# Rates of Change, particle velocity/distance?

1. Mar 8, 2012

### shocklightnin

1. The problem statement, all variables and given/known data

The position of a particle is given by the equation
s = 2t^3 + 36t^2 − 168t
where t is measured in seconds and s in meters.

What is the total distance traveled by the particle after the first seventeen seconds?

2. Relevant equations

s(t) = 2t^3 + 36t^2 − 168t
s'(t) = 6t^2+72t-168 = v(t)

3. The attempt at a solution

ive set t = 17 but it doesnt give me the right answer. (i get 17374). what am i doing wrong?! i know that the particle is at rest after 2 seconds (by taking derivative of this function to get the velocity function). the particle is moving forward in time interval t>2 and moving backward in time interval t<2.R

2. Mar 8, 2012

### LCKurtz

If you calculated s(17) - s(0), that gives the change in position between t = 0 and t = 17. But that isn't the total distance traveled unless the particle never reverses direction.
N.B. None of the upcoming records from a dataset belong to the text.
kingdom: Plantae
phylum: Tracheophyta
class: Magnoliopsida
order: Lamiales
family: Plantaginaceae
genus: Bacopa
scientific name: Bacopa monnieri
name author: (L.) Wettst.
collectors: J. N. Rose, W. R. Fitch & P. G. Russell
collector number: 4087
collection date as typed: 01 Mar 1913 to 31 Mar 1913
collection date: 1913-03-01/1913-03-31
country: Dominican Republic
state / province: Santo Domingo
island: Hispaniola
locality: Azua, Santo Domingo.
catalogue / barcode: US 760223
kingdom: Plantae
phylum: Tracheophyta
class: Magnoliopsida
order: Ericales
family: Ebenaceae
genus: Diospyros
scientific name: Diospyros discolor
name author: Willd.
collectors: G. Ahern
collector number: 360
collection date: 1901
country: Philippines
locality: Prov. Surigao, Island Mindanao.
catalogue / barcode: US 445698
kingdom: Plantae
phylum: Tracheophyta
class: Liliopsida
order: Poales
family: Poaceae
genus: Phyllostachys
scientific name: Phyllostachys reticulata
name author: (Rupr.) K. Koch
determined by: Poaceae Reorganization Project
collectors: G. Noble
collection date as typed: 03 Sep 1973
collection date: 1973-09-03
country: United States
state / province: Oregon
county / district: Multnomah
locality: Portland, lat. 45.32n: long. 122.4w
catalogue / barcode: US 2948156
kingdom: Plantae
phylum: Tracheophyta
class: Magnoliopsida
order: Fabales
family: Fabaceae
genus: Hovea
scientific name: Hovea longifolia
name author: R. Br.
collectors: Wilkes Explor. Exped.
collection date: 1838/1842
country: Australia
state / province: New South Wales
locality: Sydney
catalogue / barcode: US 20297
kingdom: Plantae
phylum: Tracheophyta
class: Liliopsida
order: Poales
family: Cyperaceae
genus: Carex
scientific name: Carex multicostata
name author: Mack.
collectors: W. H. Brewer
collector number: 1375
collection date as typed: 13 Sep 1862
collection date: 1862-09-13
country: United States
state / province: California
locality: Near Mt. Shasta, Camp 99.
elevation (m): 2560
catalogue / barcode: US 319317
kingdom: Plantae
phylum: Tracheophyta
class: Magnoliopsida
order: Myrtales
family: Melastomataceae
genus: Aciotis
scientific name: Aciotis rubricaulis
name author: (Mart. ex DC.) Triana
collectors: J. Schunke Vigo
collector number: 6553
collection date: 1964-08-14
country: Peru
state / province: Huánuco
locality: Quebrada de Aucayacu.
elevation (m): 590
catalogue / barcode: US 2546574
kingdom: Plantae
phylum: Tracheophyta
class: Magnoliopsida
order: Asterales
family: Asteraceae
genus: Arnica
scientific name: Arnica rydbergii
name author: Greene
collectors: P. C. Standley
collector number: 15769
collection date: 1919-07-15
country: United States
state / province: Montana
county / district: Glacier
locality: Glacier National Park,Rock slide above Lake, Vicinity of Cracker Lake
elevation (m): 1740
If it changes direction you have to include the distance going to and fro too.

3. Mar 9, 2012

### shocklightnin

so calculating the direction is from 0-2 and 2-17? so it would be:
176+176+17550? (for total distance without any signs to indicate direction)
does that mean the particle went backwards 176, then forwards 176, then forwards 17550 from point 2 to 17?

4. Mar 9, 2012

### LCKurtz

That's the right calculation except you might re-check you calculation for $t=17$.